* _TASK TO COMPLETE_
Set down exactly, from the records below, the line with "was stained to" through the line with "expression analysis of", and nothing else.

Stored items
######

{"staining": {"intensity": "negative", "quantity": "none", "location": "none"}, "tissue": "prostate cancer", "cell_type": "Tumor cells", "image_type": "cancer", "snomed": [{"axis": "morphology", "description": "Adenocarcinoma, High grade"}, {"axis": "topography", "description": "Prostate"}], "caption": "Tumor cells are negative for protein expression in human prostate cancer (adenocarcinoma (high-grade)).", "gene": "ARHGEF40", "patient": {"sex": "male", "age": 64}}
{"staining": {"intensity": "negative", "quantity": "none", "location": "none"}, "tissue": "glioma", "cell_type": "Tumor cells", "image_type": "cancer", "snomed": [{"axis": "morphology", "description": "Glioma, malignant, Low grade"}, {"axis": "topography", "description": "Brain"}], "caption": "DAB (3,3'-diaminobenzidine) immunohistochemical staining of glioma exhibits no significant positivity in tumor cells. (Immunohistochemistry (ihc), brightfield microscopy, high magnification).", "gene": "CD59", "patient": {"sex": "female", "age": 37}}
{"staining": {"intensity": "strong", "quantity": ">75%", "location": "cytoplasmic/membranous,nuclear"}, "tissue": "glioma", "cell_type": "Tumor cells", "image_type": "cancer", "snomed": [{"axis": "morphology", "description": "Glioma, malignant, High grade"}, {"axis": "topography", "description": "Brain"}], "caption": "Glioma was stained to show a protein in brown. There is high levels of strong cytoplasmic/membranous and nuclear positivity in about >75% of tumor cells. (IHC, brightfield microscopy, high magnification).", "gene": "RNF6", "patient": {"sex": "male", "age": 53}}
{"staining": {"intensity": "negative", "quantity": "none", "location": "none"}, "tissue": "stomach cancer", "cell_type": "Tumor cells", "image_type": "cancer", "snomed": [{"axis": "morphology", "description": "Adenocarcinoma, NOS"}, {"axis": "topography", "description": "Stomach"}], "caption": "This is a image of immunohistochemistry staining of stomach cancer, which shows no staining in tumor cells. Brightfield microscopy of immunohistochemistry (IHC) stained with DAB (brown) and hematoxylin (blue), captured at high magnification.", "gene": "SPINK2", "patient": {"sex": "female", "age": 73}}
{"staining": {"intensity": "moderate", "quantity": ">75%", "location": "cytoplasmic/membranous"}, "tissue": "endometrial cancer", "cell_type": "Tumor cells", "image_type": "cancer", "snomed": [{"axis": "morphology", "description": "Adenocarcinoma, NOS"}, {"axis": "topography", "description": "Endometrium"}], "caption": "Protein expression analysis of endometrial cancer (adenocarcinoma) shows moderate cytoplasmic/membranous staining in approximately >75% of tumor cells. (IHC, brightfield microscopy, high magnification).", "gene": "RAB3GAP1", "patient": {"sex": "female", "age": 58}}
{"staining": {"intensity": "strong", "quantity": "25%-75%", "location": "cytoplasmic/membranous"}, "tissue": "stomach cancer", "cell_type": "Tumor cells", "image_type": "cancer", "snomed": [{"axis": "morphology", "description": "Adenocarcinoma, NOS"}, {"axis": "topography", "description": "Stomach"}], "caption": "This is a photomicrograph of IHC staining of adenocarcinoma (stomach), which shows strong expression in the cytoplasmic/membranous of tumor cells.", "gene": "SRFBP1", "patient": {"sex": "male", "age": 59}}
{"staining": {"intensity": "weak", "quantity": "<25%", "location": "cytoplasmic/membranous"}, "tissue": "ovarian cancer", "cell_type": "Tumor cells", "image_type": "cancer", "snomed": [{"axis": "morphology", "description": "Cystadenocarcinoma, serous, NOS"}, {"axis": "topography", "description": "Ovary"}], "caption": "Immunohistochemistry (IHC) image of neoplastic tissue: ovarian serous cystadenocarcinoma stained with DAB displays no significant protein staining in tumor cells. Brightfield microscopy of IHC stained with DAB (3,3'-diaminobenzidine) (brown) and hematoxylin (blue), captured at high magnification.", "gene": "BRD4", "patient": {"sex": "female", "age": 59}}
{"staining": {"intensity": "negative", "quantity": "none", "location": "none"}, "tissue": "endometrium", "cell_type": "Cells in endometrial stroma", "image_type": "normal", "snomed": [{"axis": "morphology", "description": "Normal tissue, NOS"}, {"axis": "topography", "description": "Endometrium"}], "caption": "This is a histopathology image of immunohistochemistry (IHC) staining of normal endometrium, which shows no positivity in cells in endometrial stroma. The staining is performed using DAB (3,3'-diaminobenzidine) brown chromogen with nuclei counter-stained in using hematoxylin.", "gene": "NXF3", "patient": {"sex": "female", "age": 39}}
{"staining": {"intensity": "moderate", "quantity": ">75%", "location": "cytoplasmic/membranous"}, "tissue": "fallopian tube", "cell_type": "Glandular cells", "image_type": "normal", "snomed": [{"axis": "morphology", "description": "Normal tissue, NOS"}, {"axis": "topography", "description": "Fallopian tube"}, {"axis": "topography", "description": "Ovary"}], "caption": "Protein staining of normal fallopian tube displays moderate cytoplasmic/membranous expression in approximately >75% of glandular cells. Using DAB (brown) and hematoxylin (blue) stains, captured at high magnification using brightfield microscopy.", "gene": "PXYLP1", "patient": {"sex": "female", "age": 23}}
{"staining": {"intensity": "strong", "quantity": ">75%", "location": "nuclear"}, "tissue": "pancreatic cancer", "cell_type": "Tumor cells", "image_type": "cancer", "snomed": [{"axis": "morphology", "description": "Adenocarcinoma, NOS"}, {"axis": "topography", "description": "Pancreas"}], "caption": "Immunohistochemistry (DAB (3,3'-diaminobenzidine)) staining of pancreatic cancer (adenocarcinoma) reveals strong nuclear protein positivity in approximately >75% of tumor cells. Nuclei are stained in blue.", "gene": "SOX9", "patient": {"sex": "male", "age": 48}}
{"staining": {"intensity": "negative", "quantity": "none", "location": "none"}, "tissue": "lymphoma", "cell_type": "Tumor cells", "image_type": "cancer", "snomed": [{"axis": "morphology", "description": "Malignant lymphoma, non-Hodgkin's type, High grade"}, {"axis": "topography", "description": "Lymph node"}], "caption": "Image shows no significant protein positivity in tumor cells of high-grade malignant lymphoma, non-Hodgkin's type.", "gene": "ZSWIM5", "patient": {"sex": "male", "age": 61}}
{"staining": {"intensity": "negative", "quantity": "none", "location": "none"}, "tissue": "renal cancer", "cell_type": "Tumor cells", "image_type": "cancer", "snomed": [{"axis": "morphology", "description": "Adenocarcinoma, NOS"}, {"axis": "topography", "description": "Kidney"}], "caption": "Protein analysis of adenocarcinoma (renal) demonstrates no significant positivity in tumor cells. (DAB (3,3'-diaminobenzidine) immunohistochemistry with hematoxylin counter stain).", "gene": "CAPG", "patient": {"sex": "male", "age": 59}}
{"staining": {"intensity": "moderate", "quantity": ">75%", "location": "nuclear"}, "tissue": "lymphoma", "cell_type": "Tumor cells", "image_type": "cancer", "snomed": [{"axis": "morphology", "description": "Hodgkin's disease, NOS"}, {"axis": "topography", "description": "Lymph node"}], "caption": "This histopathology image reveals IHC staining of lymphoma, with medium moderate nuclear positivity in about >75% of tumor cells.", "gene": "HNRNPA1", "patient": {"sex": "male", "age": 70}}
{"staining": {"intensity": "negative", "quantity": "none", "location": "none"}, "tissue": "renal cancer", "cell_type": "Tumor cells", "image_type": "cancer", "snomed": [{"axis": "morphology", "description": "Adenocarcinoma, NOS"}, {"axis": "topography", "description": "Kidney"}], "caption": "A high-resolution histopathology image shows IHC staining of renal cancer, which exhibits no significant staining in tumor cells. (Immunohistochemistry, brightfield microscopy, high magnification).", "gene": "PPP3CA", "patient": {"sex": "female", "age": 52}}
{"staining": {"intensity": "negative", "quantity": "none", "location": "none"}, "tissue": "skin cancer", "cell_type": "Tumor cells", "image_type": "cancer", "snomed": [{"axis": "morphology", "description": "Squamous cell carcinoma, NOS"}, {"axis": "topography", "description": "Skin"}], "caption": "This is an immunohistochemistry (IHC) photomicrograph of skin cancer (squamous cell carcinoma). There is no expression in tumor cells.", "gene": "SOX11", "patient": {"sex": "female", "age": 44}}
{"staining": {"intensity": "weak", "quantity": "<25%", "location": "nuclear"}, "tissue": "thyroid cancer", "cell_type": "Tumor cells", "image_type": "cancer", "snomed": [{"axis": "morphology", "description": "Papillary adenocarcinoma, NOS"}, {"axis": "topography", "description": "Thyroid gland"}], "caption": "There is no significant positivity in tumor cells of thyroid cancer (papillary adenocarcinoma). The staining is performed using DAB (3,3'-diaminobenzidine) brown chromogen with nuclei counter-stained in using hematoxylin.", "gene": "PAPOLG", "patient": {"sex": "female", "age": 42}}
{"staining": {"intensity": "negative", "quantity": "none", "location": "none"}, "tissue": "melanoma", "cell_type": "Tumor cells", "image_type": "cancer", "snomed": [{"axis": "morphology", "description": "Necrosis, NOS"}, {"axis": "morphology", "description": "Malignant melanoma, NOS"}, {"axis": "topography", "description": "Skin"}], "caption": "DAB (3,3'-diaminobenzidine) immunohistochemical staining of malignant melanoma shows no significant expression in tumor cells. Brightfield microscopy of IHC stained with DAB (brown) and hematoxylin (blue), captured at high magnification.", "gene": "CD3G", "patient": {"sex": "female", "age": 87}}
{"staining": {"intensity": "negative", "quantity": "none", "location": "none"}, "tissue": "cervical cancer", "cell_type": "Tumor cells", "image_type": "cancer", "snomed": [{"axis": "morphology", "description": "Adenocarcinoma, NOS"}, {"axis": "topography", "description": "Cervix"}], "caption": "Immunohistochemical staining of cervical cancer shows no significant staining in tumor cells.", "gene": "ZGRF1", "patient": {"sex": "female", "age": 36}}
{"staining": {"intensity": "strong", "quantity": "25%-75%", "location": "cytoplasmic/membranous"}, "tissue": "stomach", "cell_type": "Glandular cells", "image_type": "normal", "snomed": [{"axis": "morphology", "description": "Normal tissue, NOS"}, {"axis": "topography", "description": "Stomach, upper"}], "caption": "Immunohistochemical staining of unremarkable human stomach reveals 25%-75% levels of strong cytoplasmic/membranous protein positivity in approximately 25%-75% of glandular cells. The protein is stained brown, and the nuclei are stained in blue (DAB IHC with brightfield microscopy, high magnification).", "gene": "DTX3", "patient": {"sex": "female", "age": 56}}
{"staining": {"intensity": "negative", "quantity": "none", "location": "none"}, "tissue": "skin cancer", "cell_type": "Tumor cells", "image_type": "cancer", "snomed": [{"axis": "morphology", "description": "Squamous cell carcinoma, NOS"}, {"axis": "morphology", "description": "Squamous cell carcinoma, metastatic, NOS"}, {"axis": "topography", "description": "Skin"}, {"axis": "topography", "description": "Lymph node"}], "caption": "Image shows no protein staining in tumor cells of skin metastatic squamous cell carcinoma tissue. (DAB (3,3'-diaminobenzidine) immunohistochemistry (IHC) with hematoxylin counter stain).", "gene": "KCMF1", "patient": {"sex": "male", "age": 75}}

######

* _YOUR SOLUTION_
{"staining": {"intensity": "strong", "quantity": ">75%", "location": "cytoplasmic/membranous,nuclear"}, "tissue": "glioma", "cell_type": "Tumor cells", "image_type": "cancer", "snomed": [{"axis": "morphology", "description": "Glioma, malignant, High grade"}, {"axis": "topography", "description": "Brain"}], "caption": "Glioma was stained to show a protein in brown. There is high levels of strong cytoplasmic/membranous and nuclear positivity in about >75% of tumor cells. (IHC, brightfield microscopy, high magnification).", "gene": "RNF6", "patient": {"sex": "male", "age": 53}}
{"staining": {"intensity": "negative", "quantity": "none", "location": "none"}, "tissue": "stomach cancer", "cell_type": "Tumor cells", "image_type": "cancer", "snomed": [{"axis": "morphology", "description": "Adenocarcinoma, NOS"}, {"axis": "topography", "description": "Stomach"}], "caption": "This is a image of immunohistochemistry staining of stomach cancer, which shows no staining in tumor cells. Brightfield microscopy of immunohistochemistry (IHC) stained with DAB (brown) and hematoxylin (blue), captured at high magnification.", "gene": "SPINK2", "patient": {"sex": "female", "age": 73}}
{"staining": {"intensity": "moderate", "quantity": ">75%", "location": "cytoplasmic/membranous"}, "tissue": "endometrial cancer", "cell_type": "Tumor cells", "image_type": "cancer", "snomed": [{"axis": "morphology", "description": "Adenocarcinoma, NOS"}, {"axis": "topography", "description": "Endometrium"}], "caption": "Protein expression analysis of endometrial cancer (adenocarcinoma) shows moderate cytoplasmic/membranous staining in approximately >75% of tumor cells. (IHC, brightfield microscopy, high magnification).", "gene": "RAB3GAP1", "patient": {"sex": "female", "age": 58}}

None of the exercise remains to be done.